Sengkang topped the list of most active HDB towns with 540 resale flat transactions, followed by Punggol, Woodlands, Yishun, and Jurong West. Buyers are willing to pay more for flats in mature towns due to the upcoming HDB housing classification system from 2H2024 where BTO flats are segregated as Standard, Plus, and Prime, and come with stricter resale conditions.
Residents of the Zion Road Condo can look forward to benefiting from these well-integrated transport networks and the countless conveniences they bring. The surrounding amenities which include shopping malls, grocery outlets, and eateries, are all within easy reach, thereby making mundane errands a breeze. Additionally, the low-density residential development offers a serene sanctuary that lets its inhabitants savour peace and tranquillity within the city fringe.
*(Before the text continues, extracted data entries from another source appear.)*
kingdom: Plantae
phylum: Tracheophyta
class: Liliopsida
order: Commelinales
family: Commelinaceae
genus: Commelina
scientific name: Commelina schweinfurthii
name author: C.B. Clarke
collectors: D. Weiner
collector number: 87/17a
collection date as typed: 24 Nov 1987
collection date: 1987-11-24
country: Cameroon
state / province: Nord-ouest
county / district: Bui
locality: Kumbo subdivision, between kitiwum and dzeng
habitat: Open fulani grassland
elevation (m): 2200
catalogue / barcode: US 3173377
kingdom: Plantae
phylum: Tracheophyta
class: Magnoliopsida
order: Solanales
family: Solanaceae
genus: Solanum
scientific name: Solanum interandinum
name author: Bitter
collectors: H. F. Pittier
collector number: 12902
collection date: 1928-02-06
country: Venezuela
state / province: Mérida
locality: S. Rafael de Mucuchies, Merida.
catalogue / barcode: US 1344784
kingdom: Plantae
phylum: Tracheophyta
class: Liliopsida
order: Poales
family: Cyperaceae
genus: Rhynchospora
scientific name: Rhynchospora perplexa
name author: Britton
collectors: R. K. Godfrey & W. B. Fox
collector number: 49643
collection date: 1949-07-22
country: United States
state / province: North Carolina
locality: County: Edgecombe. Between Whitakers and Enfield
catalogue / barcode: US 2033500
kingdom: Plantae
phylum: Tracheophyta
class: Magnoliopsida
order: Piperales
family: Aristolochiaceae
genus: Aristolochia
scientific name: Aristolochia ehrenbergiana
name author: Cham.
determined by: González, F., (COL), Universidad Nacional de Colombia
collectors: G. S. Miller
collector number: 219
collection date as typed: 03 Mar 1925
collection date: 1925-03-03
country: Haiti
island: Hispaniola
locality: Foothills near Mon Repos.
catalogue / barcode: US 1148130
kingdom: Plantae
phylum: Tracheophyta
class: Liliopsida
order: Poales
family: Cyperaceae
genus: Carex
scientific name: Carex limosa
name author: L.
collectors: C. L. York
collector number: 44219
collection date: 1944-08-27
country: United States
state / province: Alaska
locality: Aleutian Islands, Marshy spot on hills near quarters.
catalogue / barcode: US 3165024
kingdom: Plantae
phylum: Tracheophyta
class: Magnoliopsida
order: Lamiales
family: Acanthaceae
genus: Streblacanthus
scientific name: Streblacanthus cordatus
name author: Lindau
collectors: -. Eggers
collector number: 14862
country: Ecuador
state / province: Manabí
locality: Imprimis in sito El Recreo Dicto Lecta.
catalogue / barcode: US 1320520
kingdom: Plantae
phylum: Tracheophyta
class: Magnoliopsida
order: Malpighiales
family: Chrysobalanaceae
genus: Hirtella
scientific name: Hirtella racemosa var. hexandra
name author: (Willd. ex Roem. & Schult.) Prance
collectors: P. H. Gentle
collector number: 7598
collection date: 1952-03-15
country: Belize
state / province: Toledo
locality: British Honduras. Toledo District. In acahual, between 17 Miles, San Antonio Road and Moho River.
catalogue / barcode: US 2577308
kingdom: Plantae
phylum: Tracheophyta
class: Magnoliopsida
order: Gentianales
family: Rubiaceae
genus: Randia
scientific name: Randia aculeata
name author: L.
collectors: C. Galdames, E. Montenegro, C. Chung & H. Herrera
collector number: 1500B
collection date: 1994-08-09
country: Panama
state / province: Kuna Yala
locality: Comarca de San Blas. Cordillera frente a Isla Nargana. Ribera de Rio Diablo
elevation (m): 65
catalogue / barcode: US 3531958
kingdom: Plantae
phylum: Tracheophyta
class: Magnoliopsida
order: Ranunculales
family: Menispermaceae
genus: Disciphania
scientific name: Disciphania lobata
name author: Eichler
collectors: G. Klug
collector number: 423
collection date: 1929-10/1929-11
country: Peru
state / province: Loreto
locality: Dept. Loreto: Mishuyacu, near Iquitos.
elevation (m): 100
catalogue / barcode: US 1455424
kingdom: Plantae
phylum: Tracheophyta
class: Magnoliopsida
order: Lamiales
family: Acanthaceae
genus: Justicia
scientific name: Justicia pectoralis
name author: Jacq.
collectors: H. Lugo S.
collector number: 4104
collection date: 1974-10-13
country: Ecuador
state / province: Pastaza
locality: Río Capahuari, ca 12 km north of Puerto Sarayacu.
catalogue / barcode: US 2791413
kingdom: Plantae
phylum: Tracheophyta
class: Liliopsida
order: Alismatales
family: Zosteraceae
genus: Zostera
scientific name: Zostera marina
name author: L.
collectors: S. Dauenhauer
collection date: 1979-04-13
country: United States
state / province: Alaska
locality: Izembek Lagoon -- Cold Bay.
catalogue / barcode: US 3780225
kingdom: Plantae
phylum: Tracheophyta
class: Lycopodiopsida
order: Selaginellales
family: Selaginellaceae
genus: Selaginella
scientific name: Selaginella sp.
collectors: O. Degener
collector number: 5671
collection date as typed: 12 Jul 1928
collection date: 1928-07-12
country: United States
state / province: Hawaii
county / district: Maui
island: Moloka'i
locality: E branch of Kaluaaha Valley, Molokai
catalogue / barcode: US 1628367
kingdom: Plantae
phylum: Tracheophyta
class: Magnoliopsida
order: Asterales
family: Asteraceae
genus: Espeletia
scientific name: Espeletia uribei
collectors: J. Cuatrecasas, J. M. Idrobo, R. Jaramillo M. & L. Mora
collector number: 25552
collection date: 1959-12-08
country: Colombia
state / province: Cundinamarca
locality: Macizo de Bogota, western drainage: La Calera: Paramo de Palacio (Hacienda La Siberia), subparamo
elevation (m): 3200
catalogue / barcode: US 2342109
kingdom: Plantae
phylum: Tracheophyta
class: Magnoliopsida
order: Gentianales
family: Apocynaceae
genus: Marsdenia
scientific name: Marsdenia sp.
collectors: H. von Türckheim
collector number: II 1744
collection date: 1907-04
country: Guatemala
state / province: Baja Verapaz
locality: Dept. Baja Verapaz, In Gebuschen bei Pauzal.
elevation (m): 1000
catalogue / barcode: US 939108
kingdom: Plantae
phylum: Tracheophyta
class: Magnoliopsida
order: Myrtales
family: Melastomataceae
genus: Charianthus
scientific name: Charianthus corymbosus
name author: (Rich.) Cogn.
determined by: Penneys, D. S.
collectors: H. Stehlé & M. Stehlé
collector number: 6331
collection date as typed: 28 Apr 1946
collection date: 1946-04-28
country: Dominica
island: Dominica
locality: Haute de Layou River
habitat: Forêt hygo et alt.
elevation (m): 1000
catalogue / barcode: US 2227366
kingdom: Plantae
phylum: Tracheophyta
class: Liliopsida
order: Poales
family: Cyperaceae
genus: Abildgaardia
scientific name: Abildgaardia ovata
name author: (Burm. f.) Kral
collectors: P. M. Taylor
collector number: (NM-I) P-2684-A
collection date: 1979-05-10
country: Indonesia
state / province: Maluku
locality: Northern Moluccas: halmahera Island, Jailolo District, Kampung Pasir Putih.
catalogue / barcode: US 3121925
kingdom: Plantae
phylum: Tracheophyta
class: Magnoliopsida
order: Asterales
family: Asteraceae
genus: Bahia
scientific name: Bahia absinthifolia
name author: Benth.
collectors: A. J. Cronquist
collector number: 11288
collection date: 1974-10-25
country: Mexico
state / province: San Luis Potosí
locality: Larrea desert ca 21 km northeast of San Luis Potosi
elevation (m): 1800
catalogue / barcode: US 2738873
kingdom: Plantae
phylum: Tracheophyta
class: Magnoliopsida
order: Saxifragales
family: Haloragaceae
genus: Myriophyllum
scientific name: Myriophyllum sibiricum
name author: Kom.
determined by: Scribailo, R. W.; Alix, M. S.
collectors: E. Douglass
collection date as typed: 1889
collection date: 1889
The last quarter also saw 128 flats being sold for at least $1 million – the highest number since data measurements began. It is estimated that the total number of million-dollar flats will reach 400 and account for 1.6% of total transactions in 2023.
HDB has launched 16,700 flats to date this year and is aiming for a total of 23,000 for 2023, including 6,000 BTO flats in Bukit Panjang, Jurong West, Woodlands, Bedok, Bishan, Bukit Merah, and Queenstown. Supply-sensitive markets such as Bukit Timah saw the steepest price gain of 38.1% in 3Q2023.
OrangeTee & Tie’s senior vice president of research & analytics, Christine Sun, estimates that resale volume may dip slightly to 26,000 to 27,000 units this year, lower than the 27,896 units in 2022. Resale flat price growth could stabilise at around 4% to 5.5% for the full year.

Leave a Reply
Want to join the discussion?Feel free to contribute!